(Stored dataset items)
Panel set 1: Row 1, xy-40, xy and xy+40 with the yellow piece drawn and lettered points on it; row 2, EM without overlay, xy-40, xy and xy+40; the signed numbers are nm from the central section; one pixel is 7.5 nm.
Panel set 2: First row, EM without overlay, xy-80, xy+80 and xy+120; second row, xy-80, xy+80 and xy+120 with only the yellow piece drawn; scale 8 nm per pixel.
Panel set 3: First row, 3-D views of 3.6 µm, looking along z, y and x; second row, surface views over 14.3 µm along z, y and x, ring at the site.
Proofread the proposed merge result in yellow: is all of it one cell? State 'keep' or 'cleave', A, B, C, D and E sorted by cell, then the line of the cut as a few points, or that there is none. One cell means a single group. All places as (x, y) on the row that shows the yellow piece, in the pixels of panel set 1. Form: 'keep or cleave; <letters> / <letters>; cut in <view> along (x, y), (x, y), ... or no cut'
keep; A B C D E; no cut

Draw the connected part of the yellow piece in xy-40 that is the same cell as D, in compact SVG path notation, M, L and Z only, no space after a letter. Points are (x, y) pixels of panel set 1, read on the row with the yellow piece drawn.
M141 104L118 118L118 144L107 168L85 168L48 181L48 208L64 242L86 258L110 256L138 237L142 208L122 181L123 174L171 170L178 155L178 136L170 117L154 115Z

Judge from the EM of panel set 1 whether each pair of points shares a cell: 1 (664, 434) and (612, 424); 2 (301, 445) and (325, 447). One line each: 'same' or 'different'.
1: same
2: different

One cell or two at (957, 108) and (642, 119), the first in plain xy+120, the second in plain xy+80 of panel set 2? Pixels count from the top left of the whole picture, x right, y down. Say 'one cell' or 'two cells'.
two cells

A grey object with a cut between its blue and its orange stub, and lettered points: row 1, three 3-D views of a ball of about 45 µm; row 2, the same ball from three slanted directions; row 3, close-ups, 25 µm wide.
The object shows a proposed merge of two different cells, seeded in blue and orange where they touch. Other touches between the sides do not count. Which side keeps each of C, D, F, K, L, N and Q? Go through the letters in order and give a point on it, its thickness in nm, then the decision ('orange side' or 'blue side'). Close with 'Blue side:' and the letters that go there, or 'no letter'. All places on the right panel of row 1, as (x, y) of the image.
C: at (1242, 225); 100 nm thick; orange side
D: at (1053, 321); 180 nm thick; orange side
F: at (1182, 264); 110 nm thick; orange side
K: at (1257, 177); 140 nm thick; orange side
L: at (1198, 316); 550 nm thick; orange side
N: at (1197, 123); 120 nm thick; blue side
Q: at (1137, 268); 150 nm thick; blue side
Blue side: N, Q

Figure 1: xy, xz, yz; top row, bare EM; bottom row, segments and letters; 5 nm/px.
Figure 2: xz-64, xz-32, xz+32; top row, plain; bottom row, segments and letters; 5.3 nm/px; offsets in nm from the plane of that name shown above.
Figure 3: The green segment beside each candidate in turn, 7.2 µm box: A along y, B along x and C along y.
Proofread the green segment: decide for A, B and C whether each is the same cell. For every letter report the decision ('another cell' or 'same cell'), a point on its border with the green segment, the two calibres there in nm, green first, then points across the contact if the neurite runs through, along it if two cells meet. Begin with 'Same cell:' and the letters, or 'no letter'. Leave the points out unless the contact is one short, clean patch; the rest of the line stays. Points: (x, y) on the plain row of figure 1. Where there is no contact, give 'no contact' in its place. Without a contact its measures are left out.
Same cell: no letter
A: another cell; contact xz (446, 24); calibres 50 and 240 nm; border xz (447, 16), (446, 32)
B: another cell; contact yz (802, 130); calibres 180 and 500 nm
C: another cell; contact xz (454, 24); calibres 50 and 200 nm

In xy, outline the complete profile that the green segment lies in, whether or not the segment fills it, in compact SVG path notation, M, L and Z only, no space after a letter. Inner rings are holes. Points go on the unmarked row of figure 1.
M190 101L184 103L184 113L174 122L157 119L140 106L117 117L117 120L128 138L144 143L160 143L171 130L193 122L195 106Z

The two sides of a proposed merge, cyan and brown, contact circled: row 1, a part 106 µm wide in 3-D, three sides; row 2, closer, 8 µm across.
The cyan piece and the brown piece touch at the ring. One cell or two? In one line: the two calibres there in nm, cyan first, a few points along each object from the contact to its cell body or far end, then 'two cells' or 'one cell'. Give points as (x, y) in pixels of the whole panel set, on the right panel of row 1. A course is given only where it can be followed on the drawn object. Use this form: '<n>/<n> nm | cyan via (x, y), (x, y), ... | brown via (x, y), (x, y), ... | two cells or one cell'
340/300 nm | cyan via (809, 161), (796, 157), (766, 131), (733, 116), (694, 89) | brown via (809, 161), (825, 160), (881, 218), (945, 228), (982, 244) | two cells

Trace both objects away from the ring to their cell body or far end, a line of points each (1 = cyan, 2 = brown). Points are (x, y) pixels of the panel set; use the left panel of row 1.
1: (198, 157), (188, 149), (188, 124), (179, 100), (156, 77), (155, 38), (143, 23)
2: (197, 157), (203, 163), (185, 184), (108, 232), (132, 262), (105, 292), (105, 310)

• _Problem statement_
A complete and exact reproduction of the data is needed.

• _Answer section_
Panel set 1: Row 1, xy-40, xy and xy+40 with the yellow piece drawn and lettered points on it; row 2, EM without overlay, xy-40, xy and xy+40; the signed numbers are nm from the central section; one pixel is 7.5 nm.
Panel set 2: First row, EM without overlay, xy-80, xy+80 and xy+120; second row, xy-80, xy+80 and xy+120 with only the yellow piece drawn; scale 8 nm per pixel.
Panel set 3: First row, 3-D views of 3.6 µm, looking along z, y and x; second row, surface views over 14.3 µm along z, y and x, ring at the site.
Proofread the proposed merge result in yellow: is all of it one cell? State 'keep' or 'cleave', A, B, C, D and E sorted by cell, then the line of the cut as a few points, or that there is none. One cell means a single group. All places as (x, y) on the row that shows the yellow piece, in the pixels of panel set 1. Form: 'keep or cleave; <letters> / <letters>; cut in <view> along (x, y), (x, y), ... or no cut'
keep; A B C D E; no cut

Draw the connected part of the yellow piece in xy-40 that is the same cell as D, in compact SVG path notation, M, L and Z only, no space after a letter. Points are (x, y) pixels of panel set 1, read on the row with the yellow piece drawn.
M141 104L118 118L118 144L107 168L85 168L48 181L48 208L64 242L86 258L110 256L138 237L142 208L122 181L123 174L171 170L178 155L178 136L170 117L154 115Z

Judge from the EM of panel set 1 whether each pair of points shares a cell: 1 (664, 434) and (612, 424); 2 (301, 445) and (325, 447). One line each: 'same' or 'different'.
1: same
2: different

One cell or two at (957, 108) and (642, 119), the first in plain xy+120, the second in plain xy+80 of panel set 2? Pixels count from the top left of the whole picture, x right, y down. Say 'one cell' or 'two cells'.
two cells

A grey object with a cut between its blue and its orange stub, and lettered points: row 1, three 3-D views of a ball of about 45 µm; row 2, the same ball from three slanted directions; row 3, close-ups, 25 µm wide.
The object shows a proposed merge of two different cells, seeded in blue and orange where they touch. Other touches between the sides do not count. Which side keeps each of C, D, F, K, L, N and Q? Go through the letters in order and give a point on it, its thickness in nm, then the decision ('orange side' or 'blue side'). Close with 'Blue side:' and the letters that go there, or 'no letter'. All places on the right panel of row 1, as (x, y) of the image.
C: at (1242, 225); 100 nm thick; orange side
D: at (1053, 321); 180 nm thick; orange side
F: at (1182, 264); 110 nm thick; orange side
K: at (1257, 177); 140 nm thick; orange side
L: at (1198, 316); 550 nm thick; orange side
N: at (1197, 123); 120 nm thick; blue side
Q: at (1137, 268); 150 nm thick; blue side
Blue side: N, Q

Figure 1: xy, xz, yz; top row, bare EM; bottom row, segments and letters; 5 nm/px.
Figure 2: xz-64, xz-32, xz+32; top row, plain; bottom row, segments and letters; 5.3 nm/px; offsets in nm from the plane of that name shown above.
Figure 3: The green segment beside each candidate in turn, 7.2 µm box: A along y, B along x and C along y.
Proofread the green segment: decide for A, B and C whether each is the same cell. For every letter report the decision ('another cell' or 'same cell'), a point on its border with the green segment, the two calibres there in nm, green first, then points across the contact if the neurite runs through, along it if two cells meet. Begin with 'Same cell:' and the letters, or 'no letter'. Leave the points out unless the contact is one short, clean patch; the rest of the line stays. Points: (x, y) on the plain row of figure 1. Where there is no contact, give 'no contact' in its place. Without a contact its measures are left out.
Same cell: no letter
A: another cell; contact xz (446, 24); calibres 50 and 240 nm; border xz (447, 16), (446, 32)
B: another cell; contact yz (802, 130); calibres 180 and 500 nm
C: another cell; contact xz (454, 24); calibres 50 and 200 nm

In xy, outline the complete profile that the green segment lies in, whether or not the segment fills it, in compact SVG path notation, M, L and Z only, no space after a letter. Inner rings are holes. Points go on the unmarked row of figure 1.
M190 101L184 103L184 113L174 122L157 119L140 106L117 117L117 120L128 138L144 143L160 143L171 130L193 122L195 106Z

The two sides of a proposed merge, cyan and brown, contact circled: row 1, a part 106 µm wide in 3-D, three sides; row 2, closer, 8 µm across.
The cyan piece and the brown piece touch at the ring. One cell or two? In one line: the two calibres there in nm, cyan first, a few points along each object from the contact to its cell body or far end, then 'two cells' or 'one cell'. Give points as (x, y) in pixels of the whole panel set, on the right panel of row 1. A course is given only where it can be followed on the drawn object. Use this form: '<n>/<n> nm | cyan via (x, y), (x, y), ... | brown via (x, y), (x, y), ... | two cells or one cell'
340/300 nm | cyan via (809, 161), (796, 157), (766, 131), (733, 116), (694, 89) | brown via (809, 161), (825, 160), (881, 218), (945, 228), (982, 244) | two cells

Trace both objects away from the ring to their cell body or far end, a line of points each (1 = cyan, 2 = brown). Points are (x, y) pixels of the panel set; use the left panel of row 1.
1: (198, 157), (188, 149), (188, 124), (179, 100), (156, 77), (155, 38), (143, 23)
2: (197, 157), (203, 163), (185, 184), (108, 232), (132, 262), (105, 292), (105, 310)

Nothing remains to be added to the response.